We look at two of the worthy winners in the recent US-Ireland Research Innovation Awards

Research and innovation is fundamental to growing the Irish economy. Photograph: iStock

Research and innovation is fundamental to growing the Irish economy. Photograph: iStock

 

Xilinx Ireland took the honours at the US-Ireland Research Innovation Awards for its software-defined microchip technology to address the emerging cost, power, size and flexibility requirements in emerging 5G cellular networks.

“What we have done is integrated a bunch of electronics that integrates the radio function for 5G base stations,” says Brendan Farley, vice-president of engineering with Xilinx.

“It allows large, custom, expensive base-station architectures to be replaced by a compact, wideband, low-power, cost-effective, single-chip solution. The microchip architecture is software programmable to adapt to a range of emerging 5G standards and deployment configurations.”

The new chip was in development for three years. “It takes quite a long time,” says Farley. “There was a team of 50 people in Ireland involved. We started off developing the core technologies, then testing them, then we developed something that looked more like a product. That product was manufactured in Taiwan and we took it back here to test it again. This kind of device has never been developed in Ireland before. There is probably only a couple of places in the world where it can be done. We recruit locally and internationally for the team. You need the best people in the world to do this work. The people from Ireland and overseas rub off each other and learn from each other.”

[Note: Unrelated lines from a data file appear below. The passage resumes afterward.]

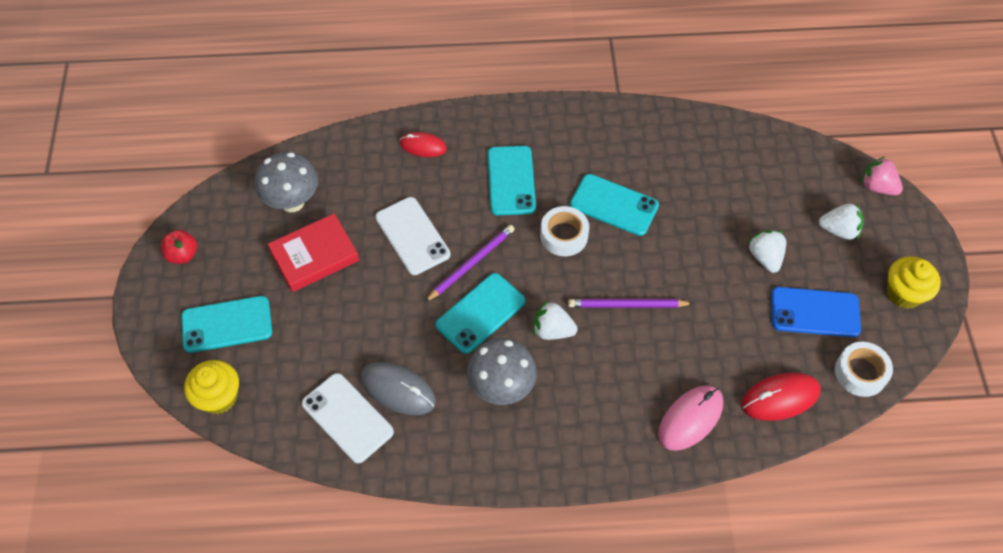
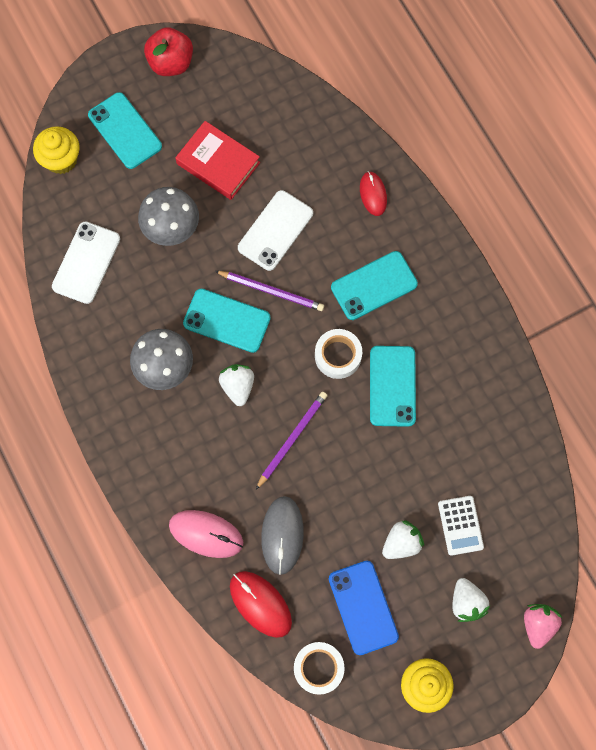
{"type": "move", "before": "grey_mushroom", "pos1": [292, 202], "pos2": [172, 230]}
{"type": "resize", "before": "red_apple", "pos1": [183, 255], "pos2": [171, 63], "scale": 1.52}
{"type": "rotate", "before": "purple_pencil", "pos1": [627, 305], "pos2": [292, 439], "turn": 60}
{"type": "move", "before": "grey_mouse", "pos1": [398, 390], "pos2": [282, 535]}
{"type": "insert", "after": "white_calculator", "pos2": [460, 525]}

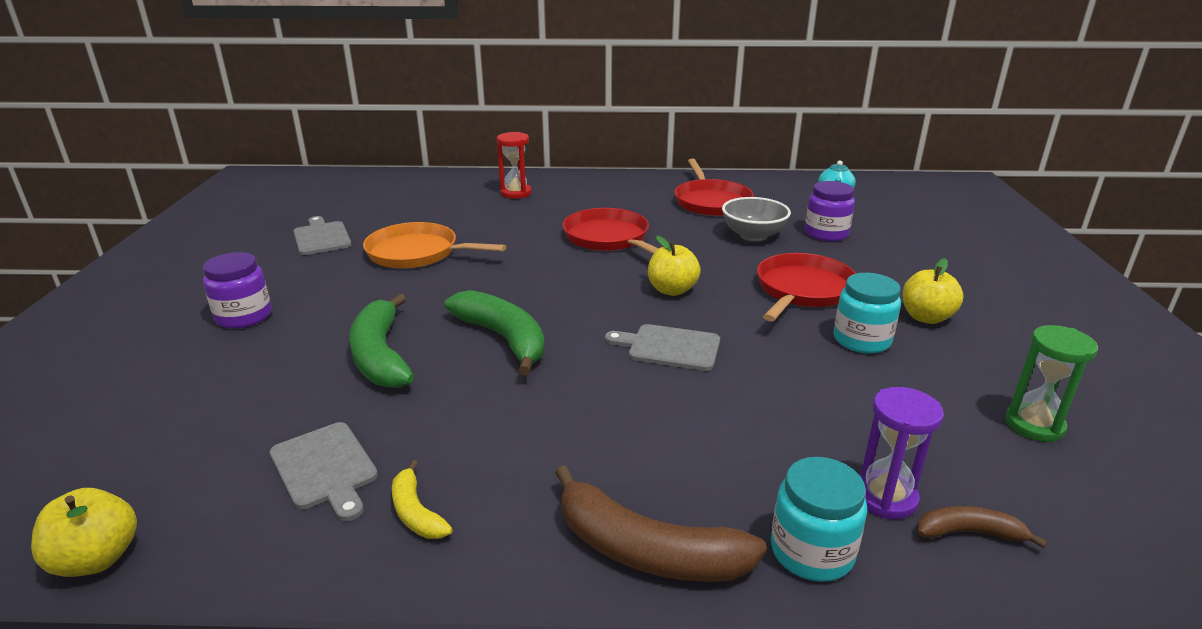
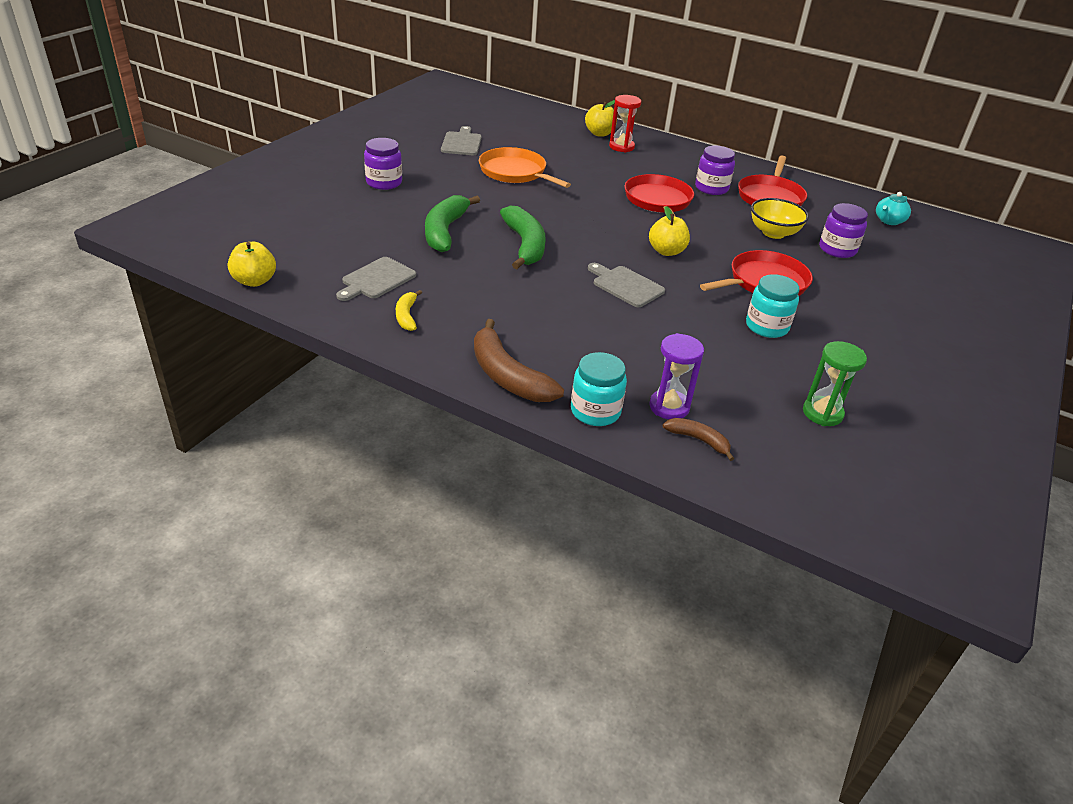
{"type": "recolor", "before": "grey_bowl", "after": "yellow_bowl", "pos1": [753, 236], "pos2": [773, 233]}
{"type": "move", "before": "yellow_apple", "pos1": [926, 317], "pos2": [599, 133]}
{"type": "rotate", "before": "grey_cutting_board", "pos1": [325, 468], "pos2": [376, 279], "turn": 45}
{"type": "insert", "after": "purple_jar", "pos2": [711, 188]}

The SFI’s Connect Centre for Future Networks, represented by Dr Andrew Hines, won the award in the category of Research Centre with links to the US corporate sector in Ireland. A collaboration with Google known as ViSQOL, the winning project is a software platform for evaluating audio quality on the web by “looking” at sounds. It can predict sound quality in a wide range of internet scenarios, from streaming music and video-conferencing to virtual-reality 3D spatial audio.

Speaking at the awards presentation in May, Minister for Business, Enterprise and Innovation Heather Humphreys said: “I know that innovation is something that the American Chamber cares passionately about. This is a passion that I share because research and innovation is fundamental to growing the Irish economy and the wider Irish-American business relationship.”